Hackers struck Tuesday across the European continent, locking up systems with a ransomware infection that also affected the United States, Russia and Ukraine — and more ominously, knocked out the radiation monitoring system at the destroyed Chernobyl nuclear plant.
Attacks were reported in the UK (advertising giant WPP was hit), Spain, France (industrial group Saint-Gobain fell victim) and the Netherlands, along with Russia, Ukraine and Denmark, as well as in the United States. It is not yet clear who is behind the attack, which appears to be burgeoning. Below is a quick “all you need to know about ransomware” report by ZDNet.

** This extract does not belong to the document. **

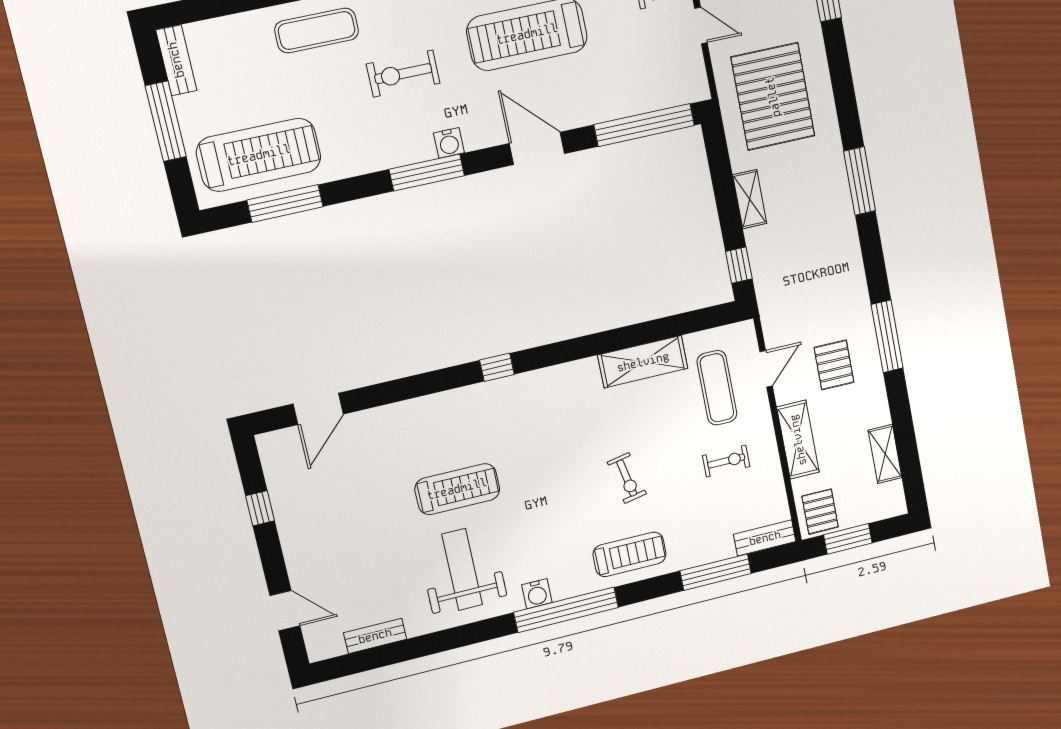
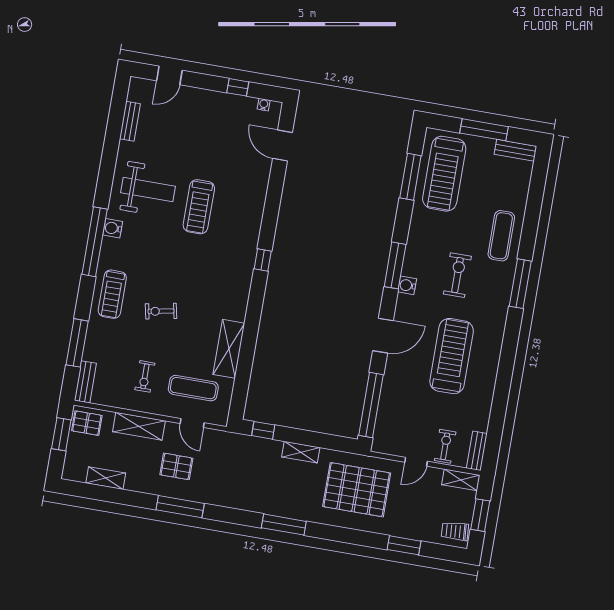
water cooler: (269, 461) -> (264, 105), added

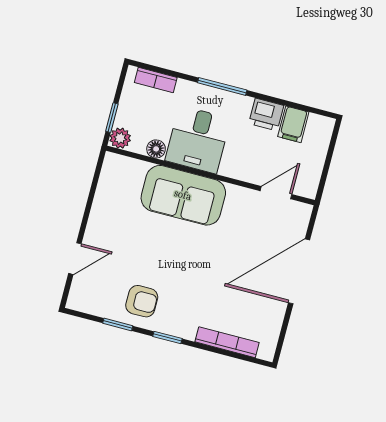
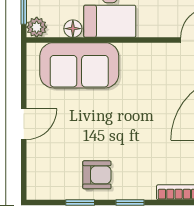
sofa: (183, 195) -> (79, 65), moved
door: (75, 259) -> (24, 124), moved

Ukraine was especially hard-hit, where cyber terrorists succeeded in taking down the power grid, government offices – including the cabinet of ministers – and banking system in addition to a number of major commercial firms.
Ukraine Prime Minister Volodymyr Groysman said in a statement posted on Facebook the attack was “unpredecented” but that “vital systems haven’t been affected” and underscored to readers, “Our IT experts are doing their job and protecting critical infrastructure… The attack will be repelled and the perpetrators will be tracked down.”
In addition, the Russian Roseneft oil giant was also successfully attacked, as was Denmark’s shipping giant A.P. Moller-Maersk in Copenhagen, which said every branch of its system was affected.
In the United States, systems at the New Jersey-based Merck pharmaceutical firm were also compromised, Associated Press reported, as were the Heritage Valley Health System hospital and health care system based in western Pennsylvania, and the New York City law firm of DLA Piper.
Ransomware is a type of malicious software that infects a computer and restricts users’ access to the infected machine until a ransom is paid to unlock it, an alert issued by the U.S. Department of Homeland Security’s National Cyber Awareness System explained.
“Individuals and organizations are discouraged from paying the ransom, as this does not guarantee that access will be restored. Using unpatched and unsupported software may increase the risk of proliferation of cyber security threats, such as ransomware.
“Petya ransomware encrypts the master boot records of infected Windows computers, making affected machines unusable,” the alert continued. “Open-source reports indicate that the ransomware exploits vulnerabilities in Server Message Block (SMB).”
In the United States, victims are being asked to report any ransomware incidents to the Internet Crime Complaint Center.
But global cyber security firm Kaspersky Lab contended in a statement Tuesday night that the malware is not a variant of Petya, but rather, a new ransom ware, which it has named, ‘NotPetya.’
In any case, in Israel thus far it appears the country has dodged a bullet, with Israel Security Agency (Shin Bet) domestic intelligence director Nadav Argaman telling participants Tuesday at the Tel Aviv University Cyber Week conference, “All kinds of hackers who work against us worldwide have been experiencing problems in their operations recently.”
Over the past year and a half the Shin Bet and its partners have succeeded in locating more than 2,000 potential terrorists through the use of technology, he noted. “We work together with the Mossad, Military Intelligence, the Cyber Authority and other countries around the world.”
Prime Minister Benjamin Netanyahu said in his remarks to the conference on Monday that Israel is now among the top five global cyber security powers.